Abstract
THESE Essays, written nearly a century ago, seem to have been intended chiefly as an answer to the doctrines of those French philosophers who maintained that animals were merely animated machines, or, as it was expressed by Buffon, that “the animal is a purely material being, which neither thinks nor reflects, but which nevertheless acts,” and that “the determining principle of the animal's actions proceeds from a purely mechanical influence, absolutely dependent upon its organisation.” Our author, on the contrary, maintains that the mental faculties of animals are strictly comparable with those of man; that they remember, combine, and reflect; that they are capable of self-improvement; and even that they possess a true language fully adapted to their needs.

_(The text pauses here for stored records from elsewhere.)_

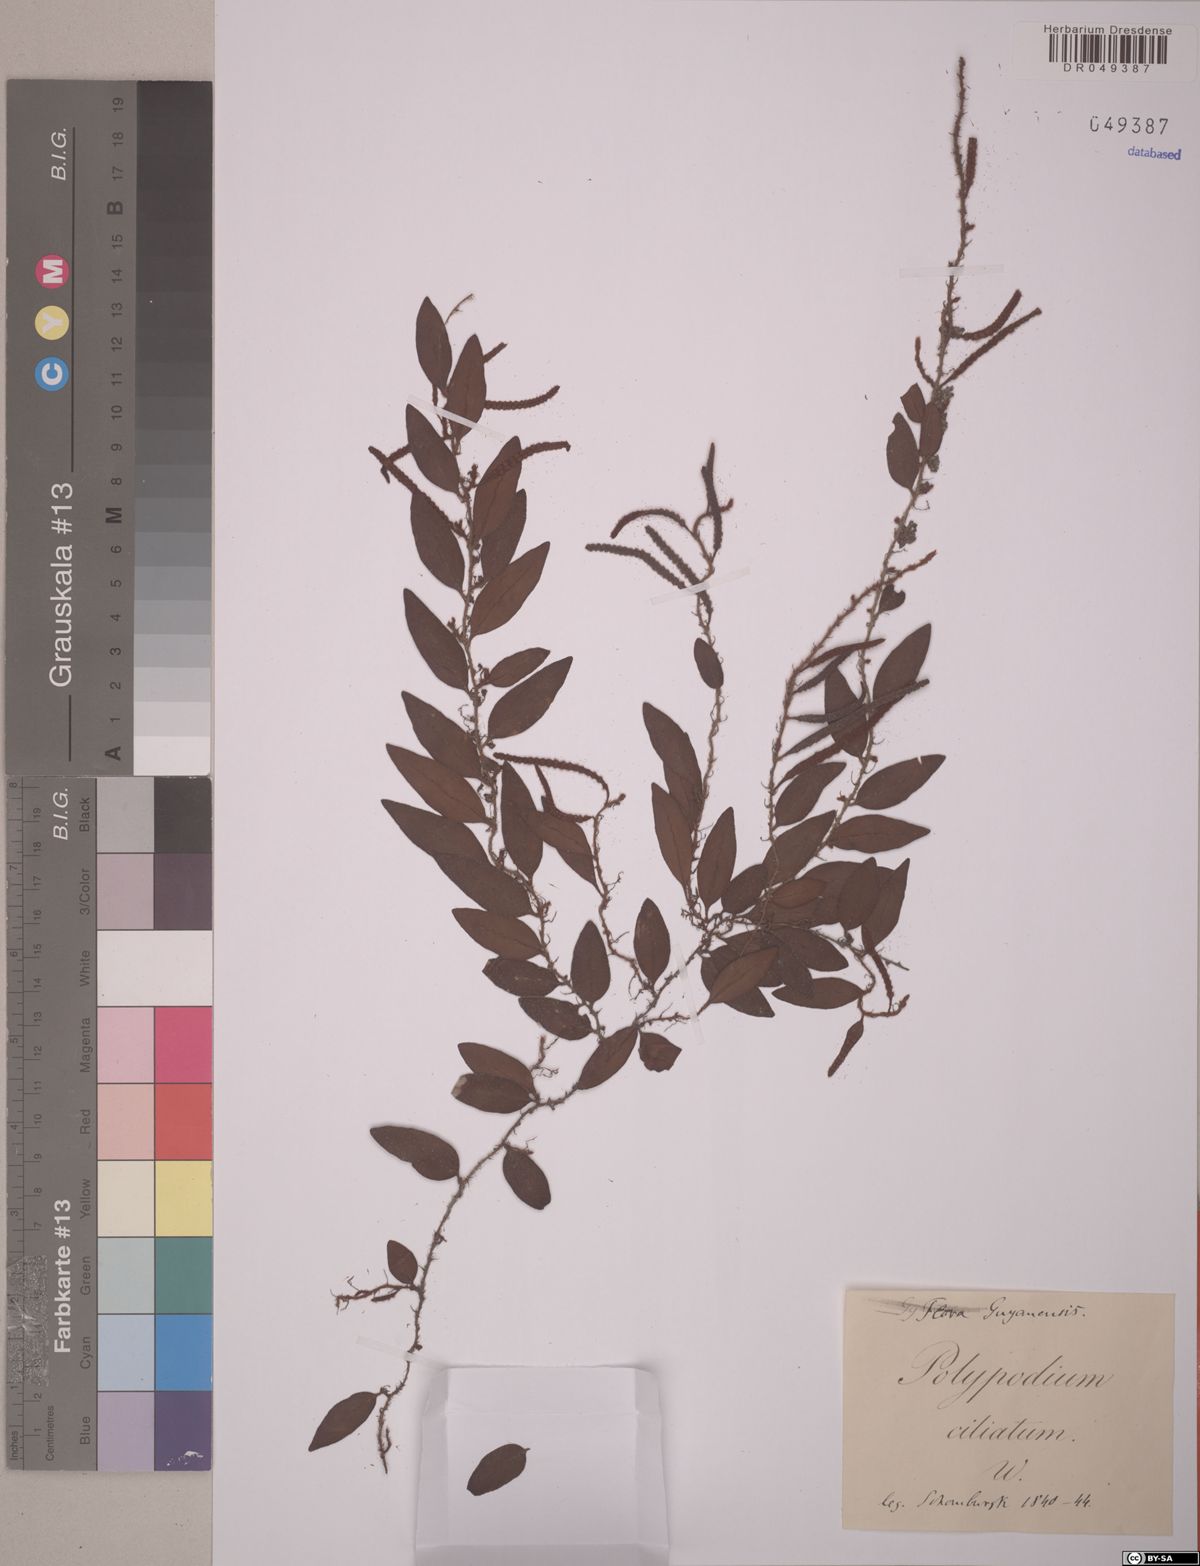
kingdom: Plantae
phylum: Tracheophyta
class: Polypodiopsida
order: Polypodiales
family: Polypodiaceae
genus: Microgramma
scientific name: Microgramma reptans
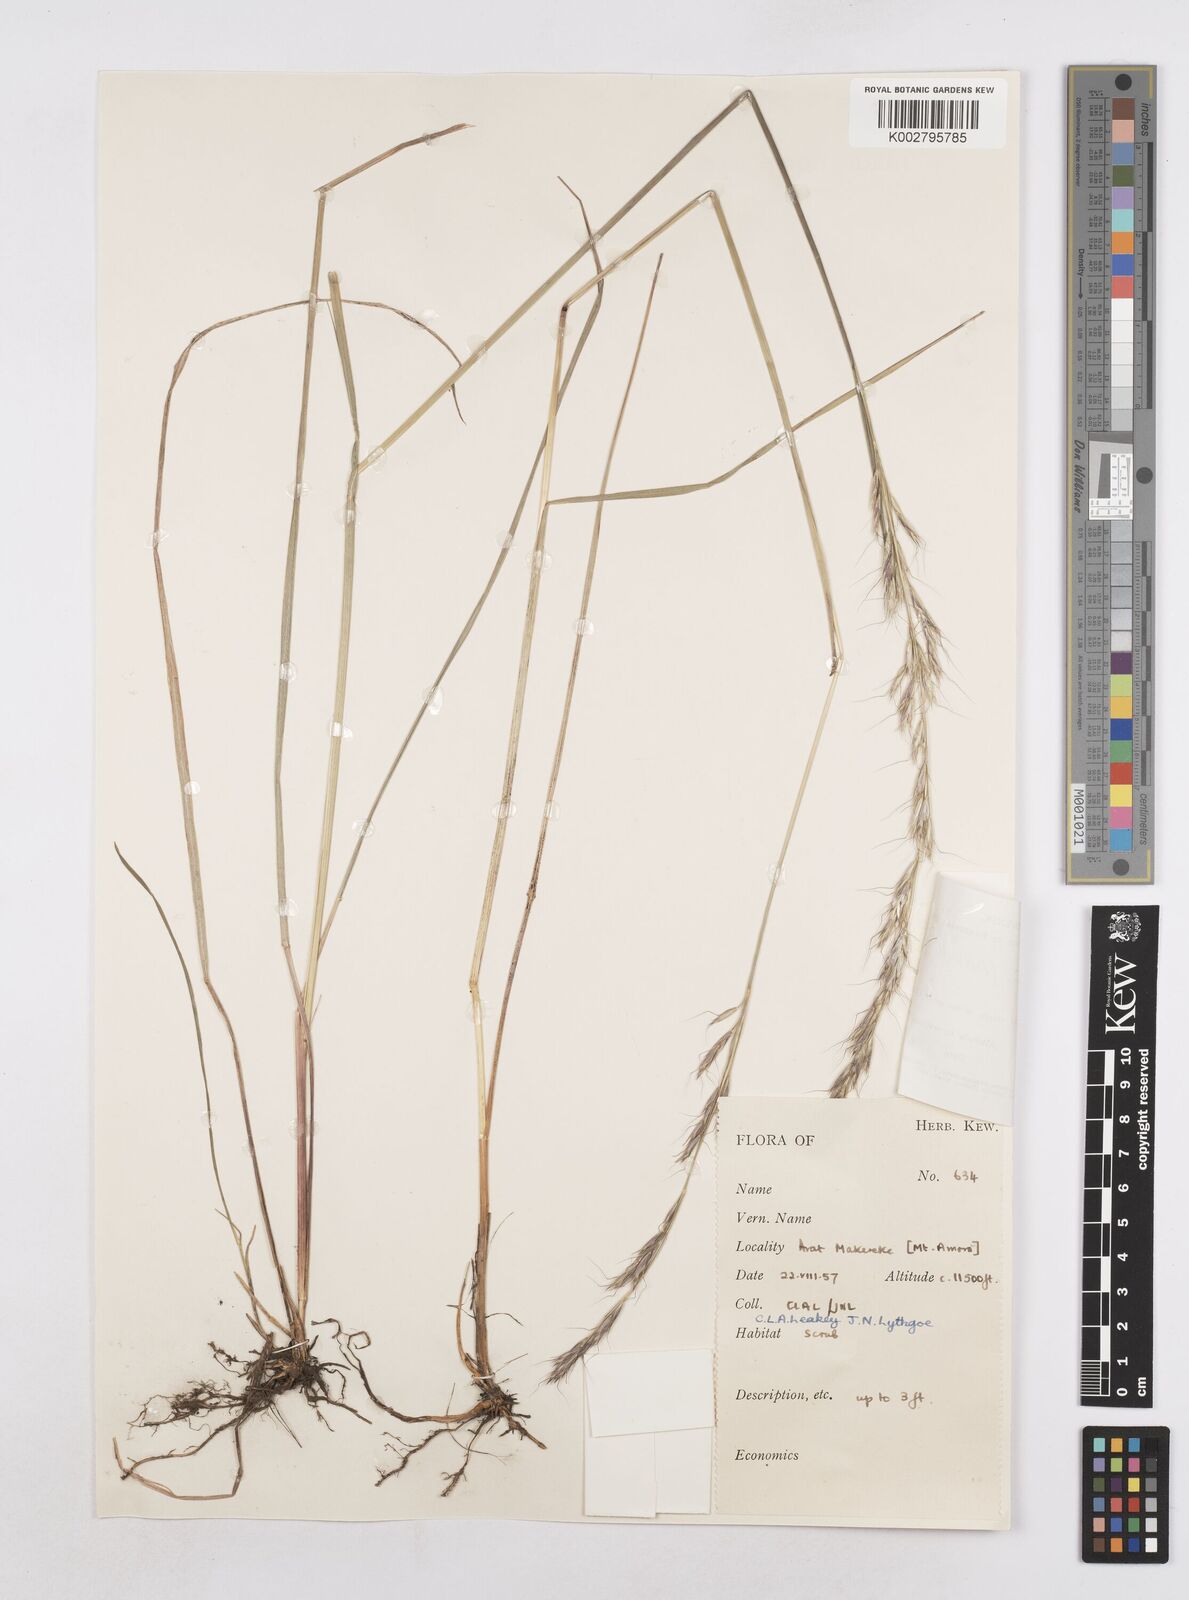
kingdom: Plantae
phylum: Tracheophyta
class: Liliopsida
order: Poales
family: Poaceae
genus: Trisetopsis
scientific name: Trisetopsis elongata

To support his views be gives what we may term a generalised life history of several animals, such as the wolf, fox, stag, fallow-deer, and roebuck, which his position of Ranger of Versailles and Marly gave him ample opportunities of studying. The chief fault of these interesting sketches is, that they detail hardly any of the special observation on which the generalised statements are founded. We are, therefore, unable to tell how much is fact and how much inference; and, what is probably the result of careful life-long observation fails to produce that effect of reality which a more direct narrative style would have given to it. In a few cases, however, he gives us actual observations; as when he proves that animals can count, by stating the fact that in order to destroy crows, which were destructive to game, a hut was made at the foot of a tree where there was a nest, in order to shoot the old birds when they returned to their young. It was found, however, that after the first time the man was always watched into the hut, and the crows would not return till he had left it or till night. To deceive them two men went to the door of the watch-house, one entering and the other passing on, but the crows would not come. The next day three went and two passed on, but still with no effect; and it was not till five or six went and all but one passed on, that they were deceived, being unable to count so many.
The Intelligence and Perfectibility of Animals from a Philosophic Point of View. With a few Letters on Man.
By Charles Georges Leroy, partly under the pseudonym of “The Naturalist of Nuremberg.” (London: Chapman and Hall, 1870.)